**INSTRUCTIONS**:
(1) Can you turn the paragraph in the drought-resistant tomato article that begins "Supported by the Scientific and Technological Research Council" into a short bulleted list that keeps its main facts?
(2) In the drought-resistant tomato article, who coordinates the project?
(3) Could you pick up the drought-resistant tomato article after its final sentence and carry it on?

OMU Uses Nobel Prize-Winning Technology to Engineer Drought-Resistant Tomatoes
18 April 2024, Thursday - 16:29
Updated: 02 May 2024, Thursday - 16:30

Ondokuz Mayıs University (OMU) Faculty of Agriculture's academics will develop drought-resistant tomato genotypes using CRISPR-Cas9 technology and grafting systems.

OMU Faculty of Agriculture, Department of Agricultural Biotechnology faculty member Assoc. Prof. Dr. Musa Kavas is the coordinator of the project titled "Increasing Drought Tolerance and Lateral Root Number in Tomato Plants Using CRISPR-Cas9 Technology and Grafting System", which aims to grow tomatoes resistant to drought stress.

Funded by TÜBİTAK with 1.65 million Turkish Liras

Supported by the Scientific and Technological Research Council of Turkey (TÜBİTAK) with a budget of 1.65 million TL, the project will silence four genes in the tomato plant, enabling the plants to have larger roots and use more water from the soil.

CRISPR-Cas9: Faster, Cheaper, and More Accurate Technology

CRISPR-Cas9 is a genome editing tool that allows geneticists and medical researchers to add, remove, or alter DNA sequences. It is a unique technology that offers faster, cheaper, and more accurate editing than previous methods, with a wide range of applications.

**DATA SECTION**:
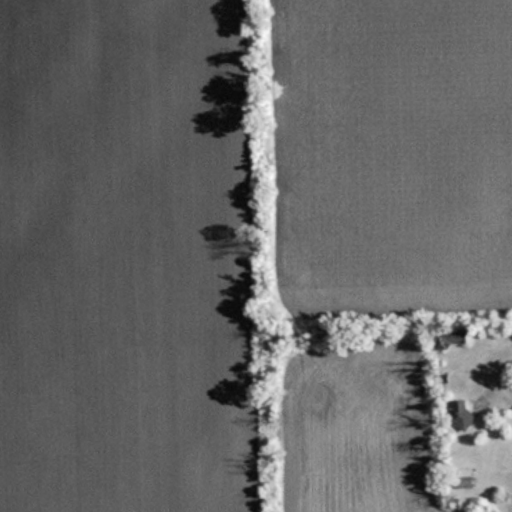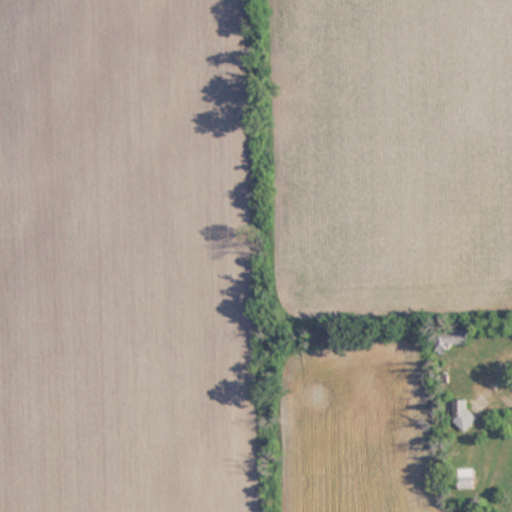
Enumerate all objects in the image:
building: (457, 335)
building: (465, 417)
building: (466, 477)
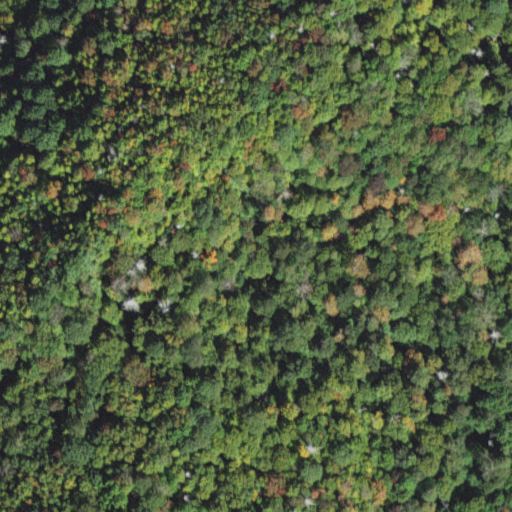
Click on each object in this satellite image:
road: (327, 141)
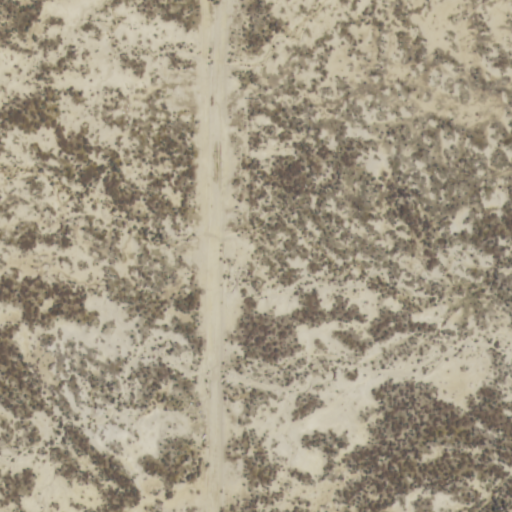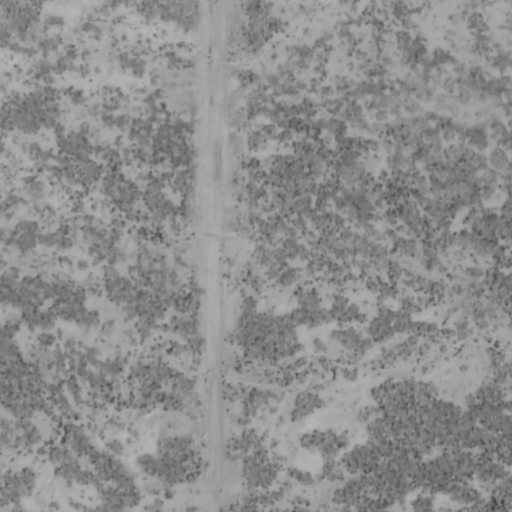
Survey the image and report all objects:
road: (215, 256)
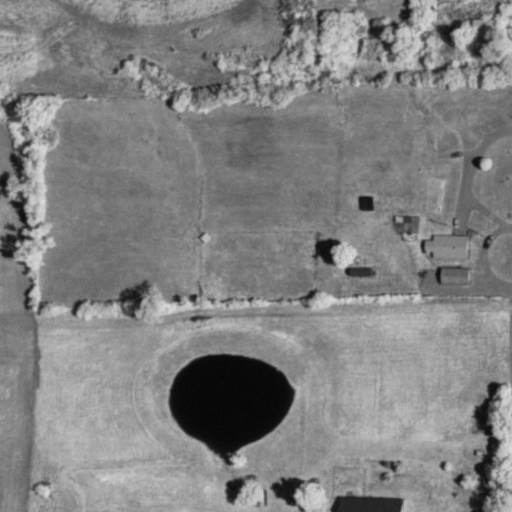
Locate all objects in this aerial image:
building: (487, 27)
road: (397, 68)
road: (468, 179)
building: (446, 247)
building: (362, 265)
building: (455, 276)
building: (372, 504)
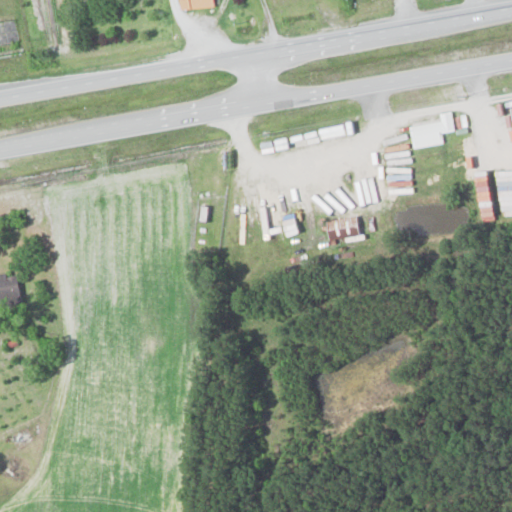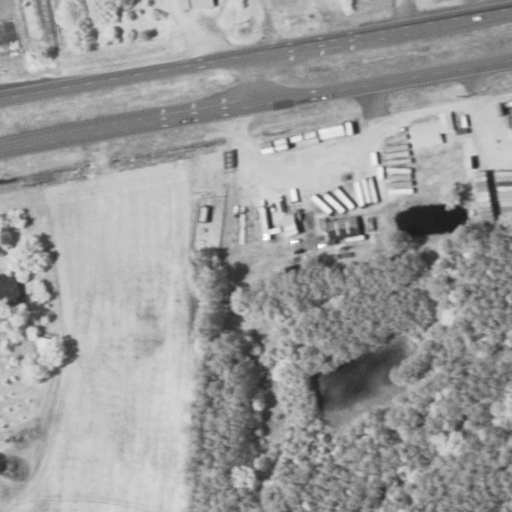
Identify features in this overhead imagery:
building: (199, 4)
road: (256, 54)
road: (255, 101)
building: (435, 131)
road: (283, 160)
building: (347, 227)
building: (12, 289)
building: (23, 439)
building: (17, 470)
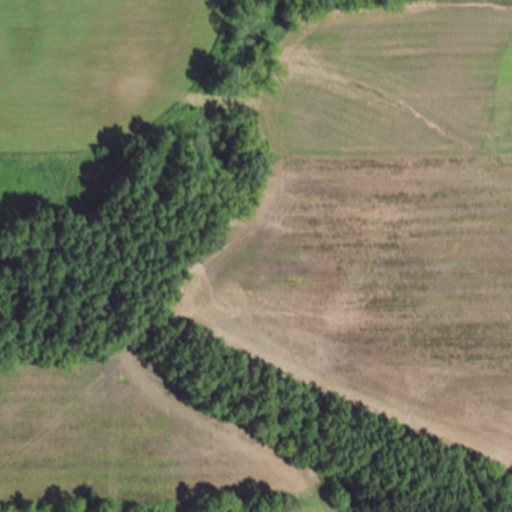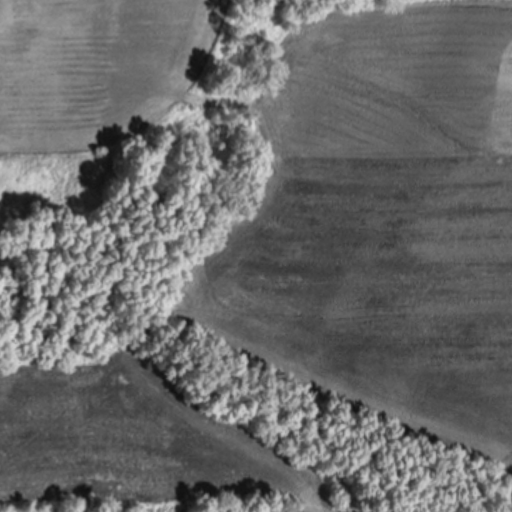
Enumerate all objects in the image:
crop: (316, 292)
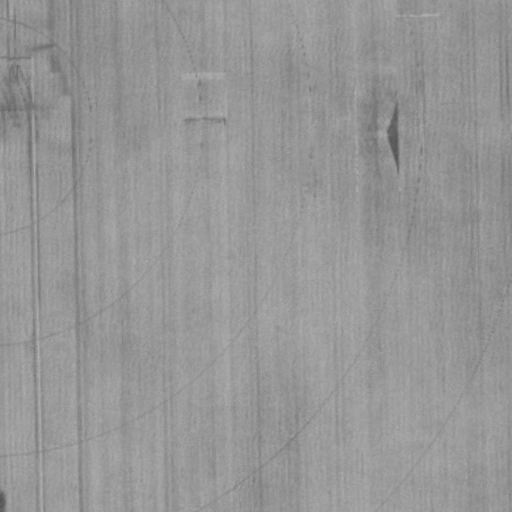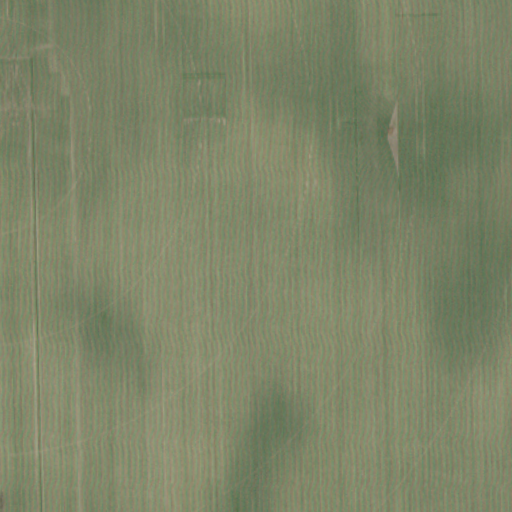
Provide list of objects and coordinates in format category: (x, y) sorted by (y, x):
crop: (256, 256)
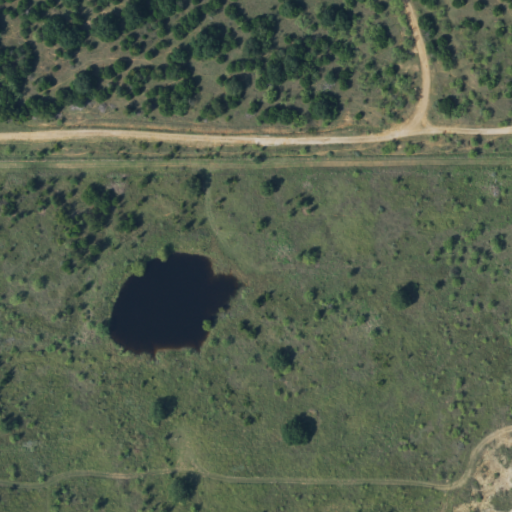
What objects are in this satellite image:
road: (433, 68)
road: (475, 108)
road: (256, 145)
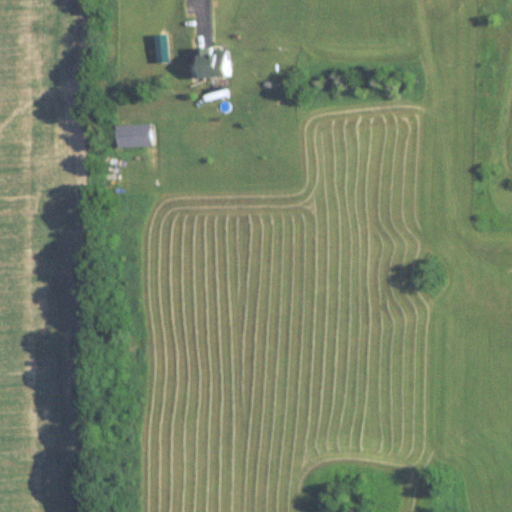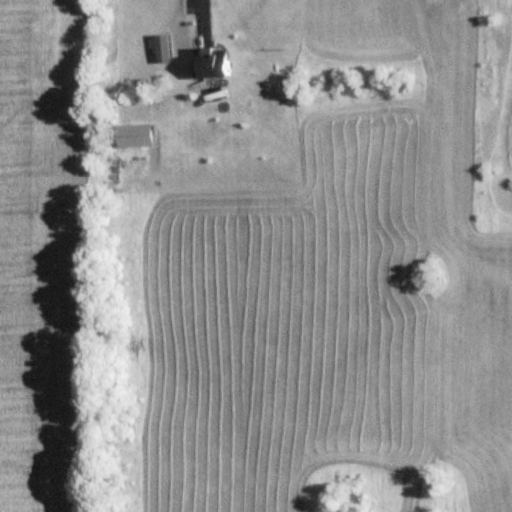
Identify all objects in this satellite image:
road: (202, 13)
building: (213, 61)
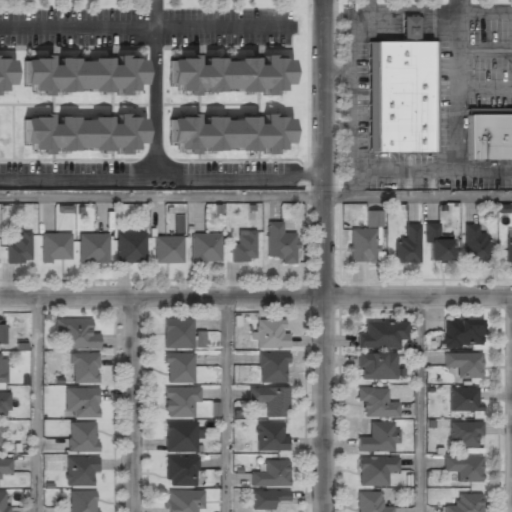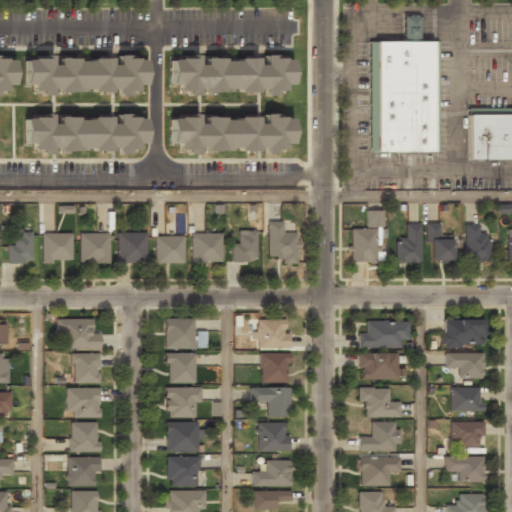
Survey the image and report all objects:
road: (147, 27)
building: (409, 28)
building: (5, 71)
building: (4, 72)
building: (80, 74)
building: (81, 74)
building: (227, 74)
building: (227, 74)
road: (154, 89)
building: (401, 96)
building: (401, 96)
building: (80, 133)
building: (81, 133)
building: (226, 133)
building: (227, 133)
building: (488, 136)
building: (488, 136)
road: (163, 180)
road: (255, 196)
building: (371, 219)
building: (366, 238)
building: (279, 243)
building: (280, 243)
building: (436, 243)
building: (435, 244)
building: (474, 244)
building: (406, 245)
building: (408, 245)
building: (473, 245)
building: (508, 245)
building: (55, 246)
building: (243, 246)
building: (362, 246)
building: (18, 247)
building: (54, 247)
building: (92, 247)
building: (129, 247)
building: (130, 247)
building: (205, 247)
building: (242, 247)
building: (18, 248)
building: (92, 248)
building: (204, 248)
building: (167, 249)
building: (166, 250)
building: (508, 250)
road: (327, 256)
road: (256, 299)
building: (0, 331)
building: (1, 331)
building: (460, 332)
building: (76, 333)
building: (176, 333)
building: (177, 333)
building: (460, 333)
building: (75, 334)
building: (269, 334)
building: (270, 334)
building: (381, 334)
building: (380, 335)
building: (463, 363)
building: (376, 365)
building: (462, 365)
building: (178, 366)
building: (3, 367)
building: (83, 367)
building: (271, 367)
building: (271, 367)
building: (374, 367)
building: (83, 368)
building: (177, 368)
building: (2, 373)
building: (270, 399)
building: (463, 399)
building: (269, 400)
building: (462, 400)
building: (81, 401)
building: (177, 401)
building: (179, 401)
building: (3, 402)
building: (79, 402)
building: (375, 402)
building: (375, 402)
building: (4, 403)
road: (35, 405)
road: (139, 405)
road: (227, 405)
road: (424, 405)
building: (464, 433)
building: (463, 434)
building: (180, 436)
building: (270, 436)
building: (270, 436)
building: (81, 437)
building: (81, 437)
building: (178, 437)
building: (377, 437)
building: (377, 438)
building: (5, 465)
building: (4, 467)
building: (463, 467)
building: (462, 468)
building: (79, 470)
building: (374, 470)
building: (375, 470)
building: (80, 471)
building: (180, 471)
building: (179, 472)
building: (271, 473)
building: (270, 474)
building: (266, 498)
building: (265, 499)
building: (183, 500)
building: (81, 501)
building: (81, 501)
building: (182, 501)
building: (3, 502)
building: (369, 502)
building: (370, 502)
building: (3, 503)
building: (464, 503)
building: (465, 503)
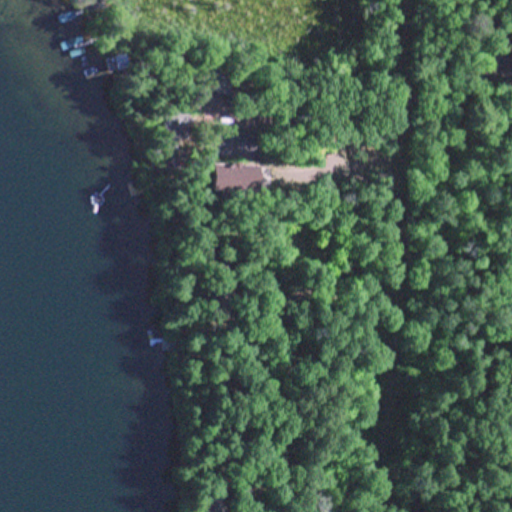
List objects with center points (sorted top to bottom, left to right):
building: (90, 4)
building: (113, 62)
building: (210, 79)
building: (168, 128)
building: (226, 176)
road: (509, 253)
building: (214, 294)
building: (249, 346)
building: (210, 502)
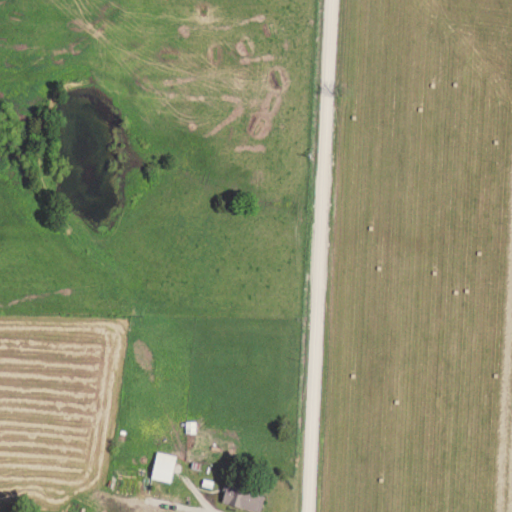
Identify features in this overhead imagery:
road: (320, 255)
building: (166, 464)
road: (202, 493)
building: (244, 496)
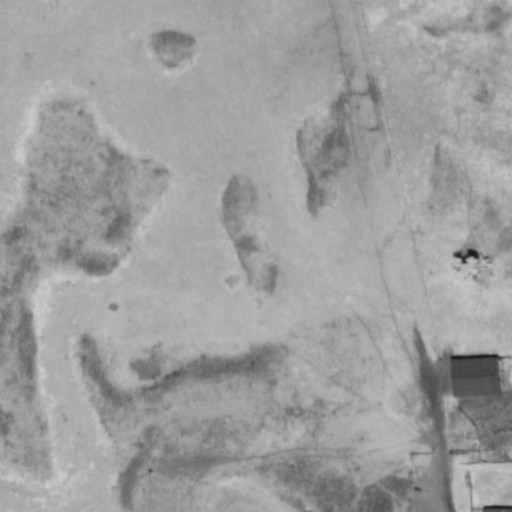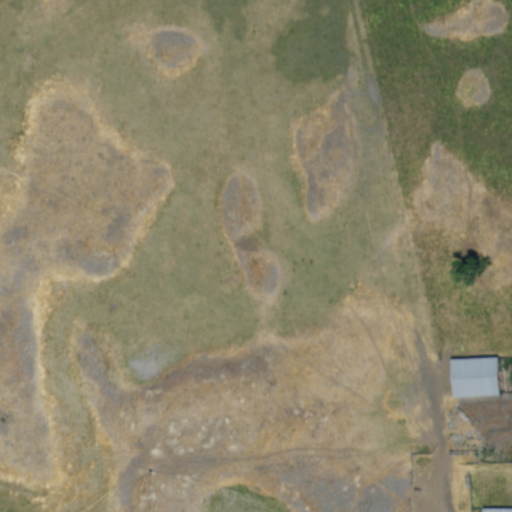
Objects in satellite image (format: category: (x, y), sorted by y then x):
building: (473, 376)
building: (496, 509)
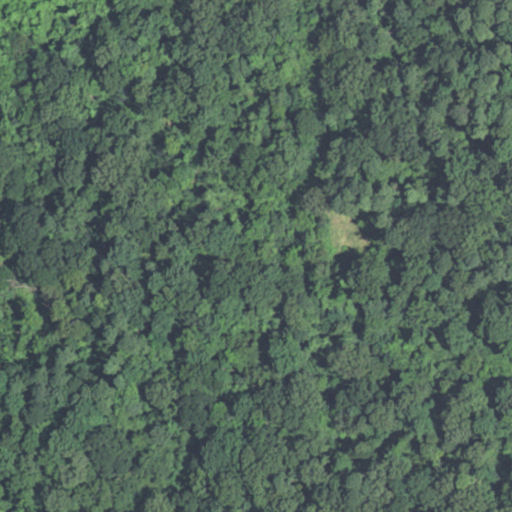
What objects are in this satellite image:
road: (391, 120)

**ANSWERS GIVEN**:
(1)
- Funder: Scientific and Technological Research Council of Turkey (TÜBİTAK)
- Budget: 1.65 million TL
- Method: silencing four genes in the tomato plant
- Result: plants with larger roots that use more water from the soil

(2) Assoc. Prof. Dr. Musa Kavas, a faculty member in the Department of Agricultural Biotechnology at the OMU Faculty of Agriculture.

(3)
Project Leader Assoc. Prof. Dr. Musa Kavas: "We will make tomato plants drought-tolerant"

Assoc. Prof. Dr. Musa Kavas, who is leading the project titled "Increasing Drought Tolerance and Lateral Root Number in Tomato Plants Using CRISPR-Cas9 Technology and Grafting System," shared, "We aim to develop drought-resistant tomatoes. We plan to intervene in four different genes in the tomato genome using CRISPR-Cas9 technology. Normally, these genes reduce the number or length of roots in developing tomato plants. By silencing these genes using CRISPR-Cas9, we aim to enable genomically edited tomato plants to have larger roots and use more water from the soil. Two other genes increase water loss. By successfully silencing these, we will reduce the number of stomata and create a thicker cuticle layer, minimizing water loss. We anticipate achieving drought-resistant tomato plants by combining all targeted strategies."

"The future needs for plant varieties that consume less water and maintain yield will increase"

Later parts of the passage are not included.